Elle s'évapore rapidement me laissant seule, avec cet individu.
Anthony : "Alors comme ça, c'est vous la fille diplômée des Bedington? Cela semble tellement fantasque qu'on peine à y croire...mais bon, maintenant tout s'explique." dit-il ayant changé de ton. Laissant paraitre sa vraie nature.
Amélia : "Et vous, vous êtes le garçon décevant et... comment avait-il dit...ah oui! Aux moeurs décadentes qui vit à Londres? Je sais que pour les gens comme vous, une femme n'a rien à faire sur les bancs d'une université. À quoi cela lui servirait-elle, une fois mariée?"
Anthony : "Décidément, les jeunes filles de votre rang sont vraiment toutes pareilles! Vous êtes allée à l'université et alors? Ça ne fait pas de vous une meilleure personne. Vous jouissez des connexions de vos parents comme nous tous ici, vous n'avez jamais eu besoin de gagner votre vie. Vous vous attendez à vivre une vie de bohème en prétendant ça et là que vous êtes différente? Ça fera juste de vous une excentrique de plus! Et puis vous toucherez l'héritage de vos défunts parents, que vous dilapiderez certainement dans quelques pays du Sud de l'Europe. Et puis, quand vous n'aurez plus le choix, vous reviendrez dans cette maison, car après tout, c'est là qu'est votre place, entourez de ces monstrueuses tapisseries. Vous ferez des invitations comme celle qui à cours en ce moment, afin de remplir cette vaste demeure, à défaut d'avoir un mari et des enfants."
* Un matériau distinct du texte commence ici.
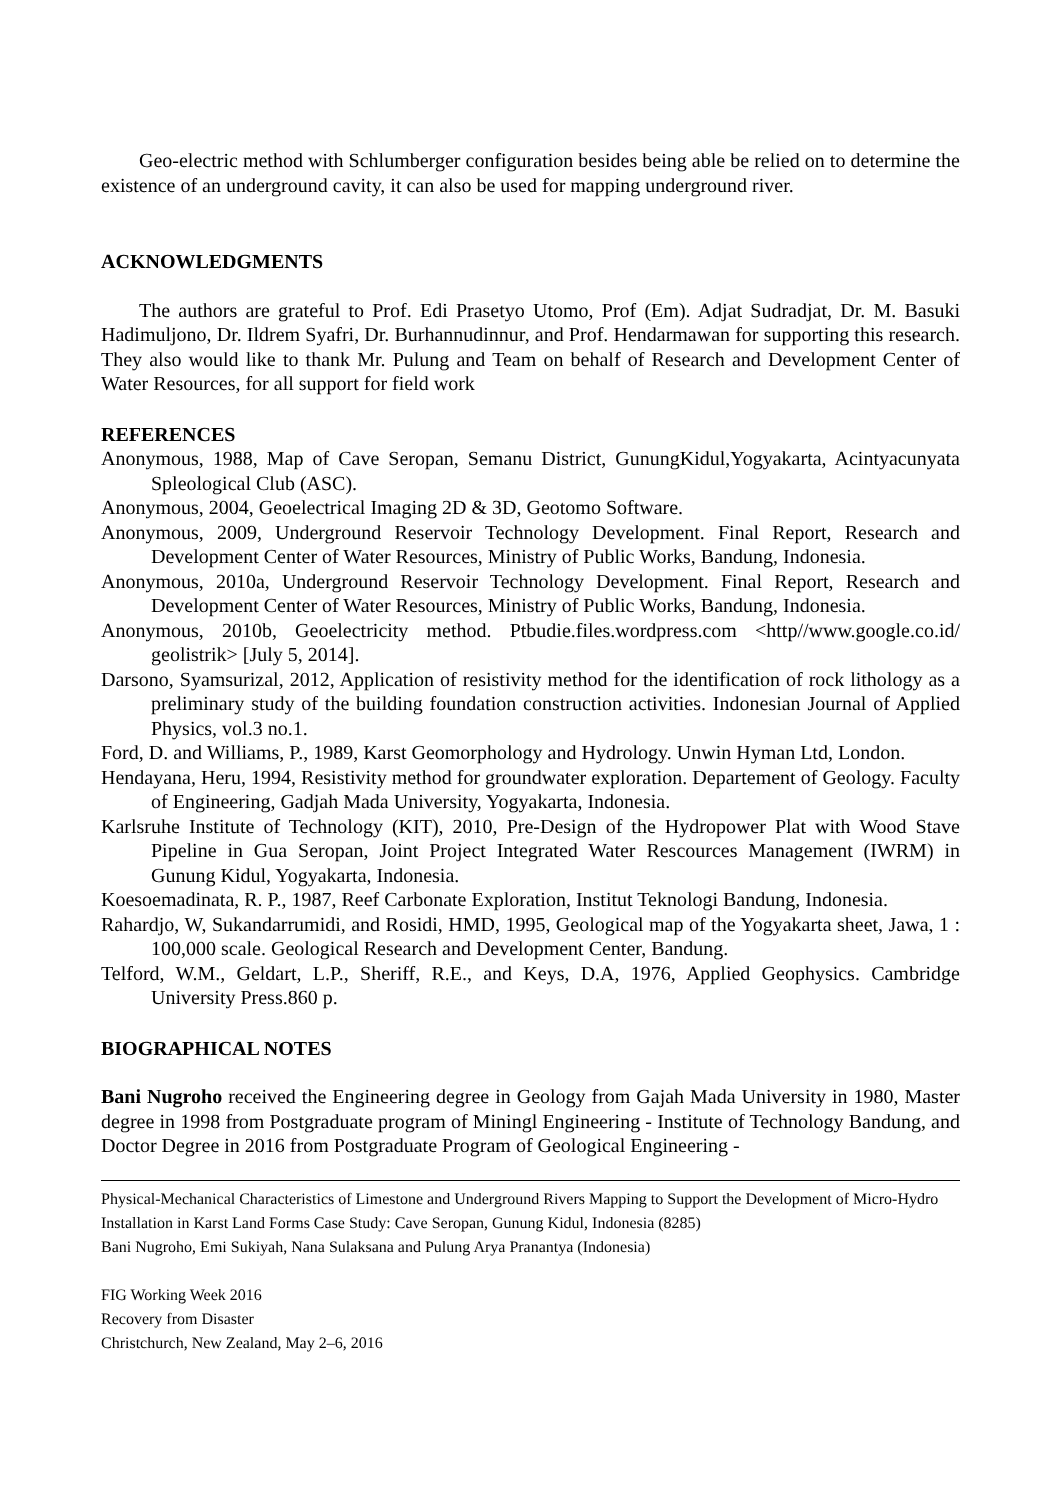Geo-electric method with Schlumberger configuration besides being able be relied on to determine the existence of an underground cavity, it can also be used for mapping underground river.
ACKNOWLEDGMENTS
The authors are grateful to Prof. Edi Prasetyo Utomo, Prof (Em). Adjat Sudradjat, Dr. M. Basuki Hadimuljono, Dr. Ildrem Syafri, Dr. Burhannudinnur, and Prof. Hendarmawan for supporting this research. They also would like to thank Mr. Pulung and Team on behalf of Research and Development Center of Water Resources, for all support for field work
REFERENCES
Anonymous, 1988, Map of Cave Seropan, Semanu District, GunungKidul,Yogyakarta, Acintyacunyata Spleological Club (ASC).
Anonymous, 2004, Geoelectrical Imaging 2D & 3D, Geotomo Software.
Anonymous, 2009, Underground Reservoir Technology Development. Final Report, Research and Development Center of Water Resources, Ministry of Public Works, Bandung, Indonesia.
Anonymous, 2010a, Underground Reservoir Technology Development. Final Report, Research and Development Center of Water Resources, Ministry of Public Works, Bandung, Indonesia.
Anonymous, 2010b, Geoelectricity method. Ptbudie.files.wordpress.com <http//www.google.co.id/ geolistrik> [July 5, 2014].
Darsono, Syamsurizal, 2012, Application of resistivity method for the identification of rock lithology as a preliminary study of the building foundation construction activities. Indonesian Journal of Applied Physics, vol.3 no.1.
Ford, D. and Williams, P., 1989, Karst Geomorphology and Hydrology. Unwin Hyman Ltd, London.
Hendayana, Heru, 1994, Resistivity method for groundwater exploration. Departement of Geology. Faculty of Engineering, Gadjah Mada University, Yogyakarta, Indonesia.
Karlsruhe Institute of Technology (KIT), 2010, Pre-Design of the Hydropower Plat with Wood Stave Pipeline in Gua Seropan, Joint Project Integrated Water Rescources Management (IWRM) in Gunung Kidul, Yogyakarta, Indonesia.
Koesoemadinata, R. P., 1987, Reef Carbonate Exploration, Institut Teknologi Bandung, Indonesia.
Rahardjo, W, Sukandarrumidi, and Rosidi, HMD, 1995, Geological map of the Yogyakarta sheet, Jawa, 1 : 100,000 scale. Geological Research and Development Center, Bandung.
Telford, W.M., Geldart, L.P., Sheriff, R.E., and Keys, D.A, 1976, Applied Geophysics. Cambridge University Press.860 p.
BIOGRAPHICAL NOTES
Bani Nugroho received the Engineering degree in Geology from Gajah Mada University in 1980, Master degree in 1998 from Postgraduate program of Miningl Engineering - Institute of Technology Bandung, and Doctor Degree in 2016 from Postgraduate Program of Geological Engineering -
Physical-Mechanical Characteristics of Limestone and Underground Rivers Mapping to Support the Development of Micro-Hydro Installation in Karst Land Forms Case Study: Cave Seropan, Gunung Kidul, Indonesia (8285)
Bani Nugroho, Emi Sukiyah, Nana Sulaksana and Pulung Arya Pranantya (Indonesia)
FIG Working Week 2016
Recovery from Disaster
Christchurch, New Zealand, May 2–6, 2016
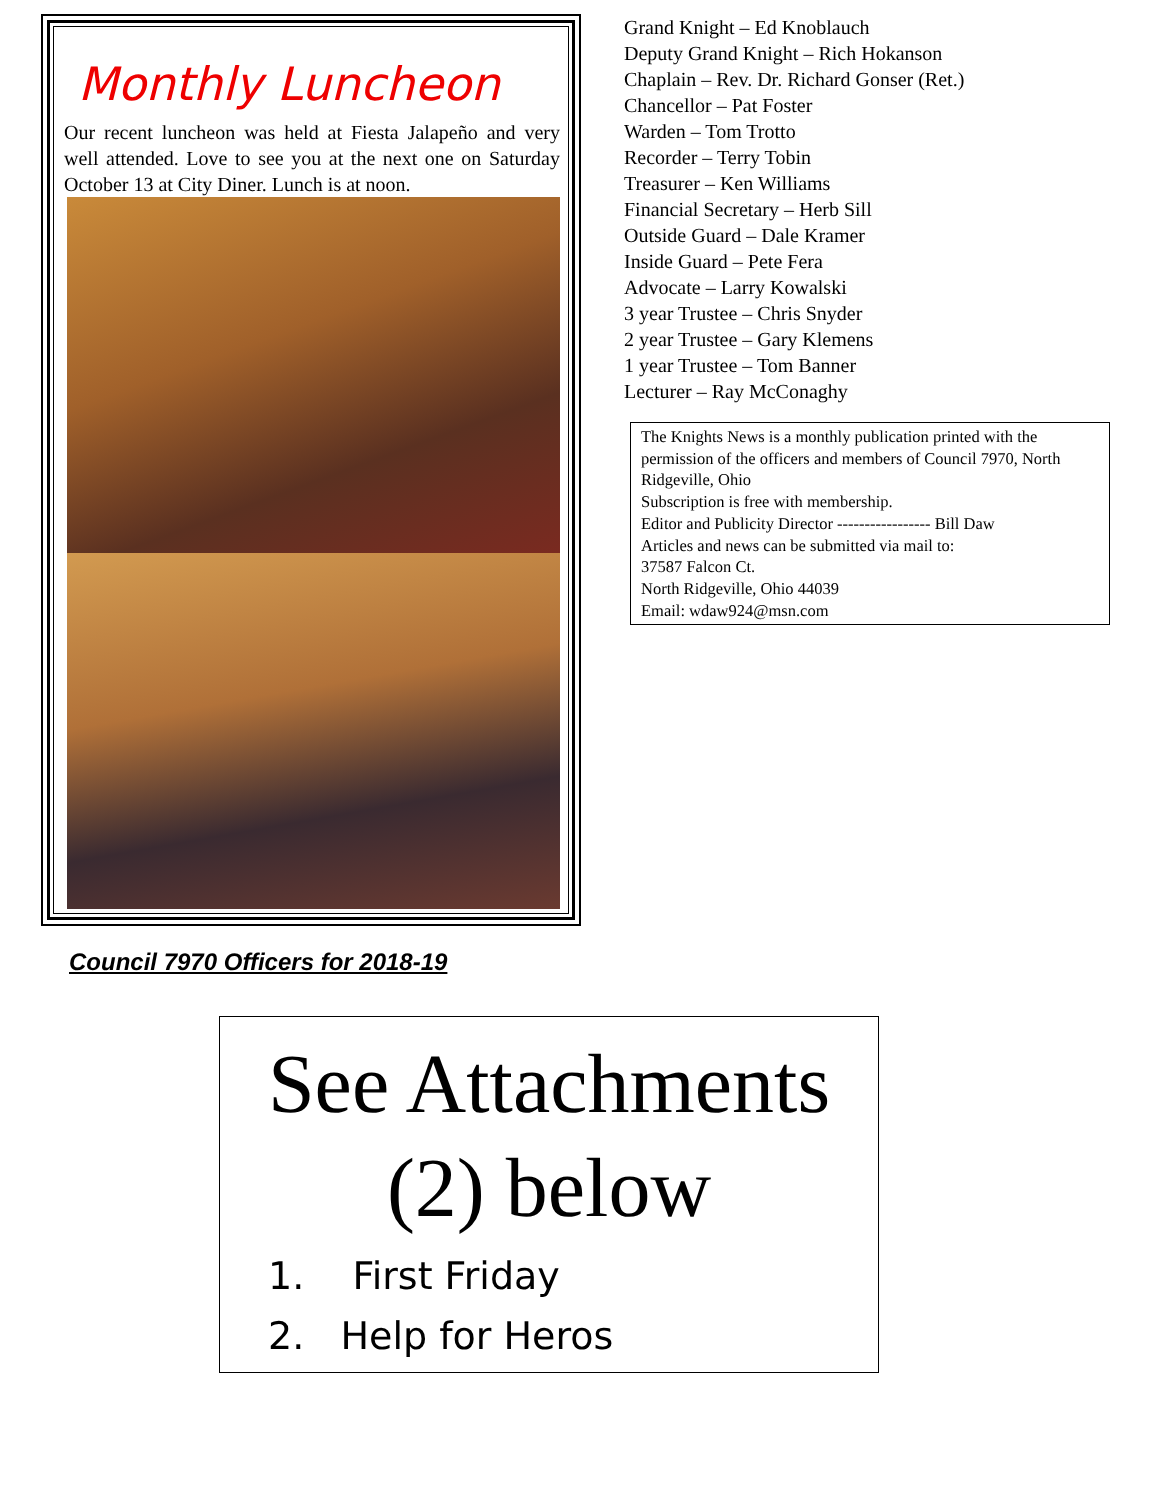Monthly Luncheon
Our recent luncheon was held at Fiesta Jalapeño and very well attended. Love to see you at the next one on Saturday October 13 at City Diner. Lunch is at noon.
Grand Knight – Ed Knoblauch
Deputy Grand Knight – Rich Hokanson
Chaplain – Rev. Dr. Richard Gonser (Ret.)
Chancellor – Pat Foster
Warden – Tom Trotto
Recorder – Terry Tobin
Treasurer – Ken Williams
Financial Secretary – Herb Sill
Outside Guard – Dale Kramer
Inside Guard – Pete Fera
Advocate – Larry Kowalski
3 year Trustee – Chris Snyder
2 year Trustee – Gary Klemens
1 year Trustee – Tom Banner
Lecturer – Ray McConaghy
The Knights News is a monthly publication printed with the permission of the officers and members of Council 7970, North Ridgeville, Ohio
Subscription is free with membership.
Editor and Publicity Director ----------------- Bill Daw
Articles and news can be submitted via mail to:
37587 Falcon Ct.
North Ridgeville, Ohio 44039
Email: wdaw924@msn.com
Council 7970 Officers for 2018-19
See Attachments
(2) below
1. First Friday
2. Help for Heros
Amélia : " Vous êtes un fascinant juge de la nature humaine! Vous voyez l'avenir et pourtant vous êtes encore là, à boire du brandy parmi nous? Mais qu'attendez-vous pour proposer vos services à la nation, au parlement ou sous l'uniforme? Je suis peut-être ce que vous venez de décrire, mais à la différence de vous, cela ne me gêne pas car je n'ai rien à prouver. Alors que vous, j'ai bien peur que vous soyez en quête de quelque chose qui n'existe pas."
Anthony : " Merci pour la psychanalyse, vous l'avez lu dans un livre emprunté à la bibliothèque de votre faculté?"
Amélia : " Ah non, je ne prends jamais les choses touchés pas des mains diligentes. Je ne pourrais donc jamais poser les mains sur vous." dis-je, avant de mettre fin à cette discussion déplaisante.
Je lui tourne le dos et me dirige vers la sortie, malheureusement c'est ce moment que choisi mon père pour nous inviter à nous rendre dans la salle à manger. Je dois donc rebrousser chemin et faire bonne figure... encore une fois!
Pendant toute la soirée, assis à nos places respectives, nous n'avons cessés de nous envoyer des regards assassins pour ma part et énigmatiques pour lui. Qu'elle arrogance! Je n'ai jamais éprouvée autant de mépris pour quelqu'un que ce soir.
Il y avait un fond de vérité dans tout ce qu'il a dit, parmi une montagne d'inepties! C'est ce qui m'énerve le plus. Il a cette faculté de transformer les choses pour qu'elles soient exactement comme il le croit.
J'ai hâte d'être à Londres demain et de reprendre ma vie, comme-ci cette soirée n'avait jamais existé.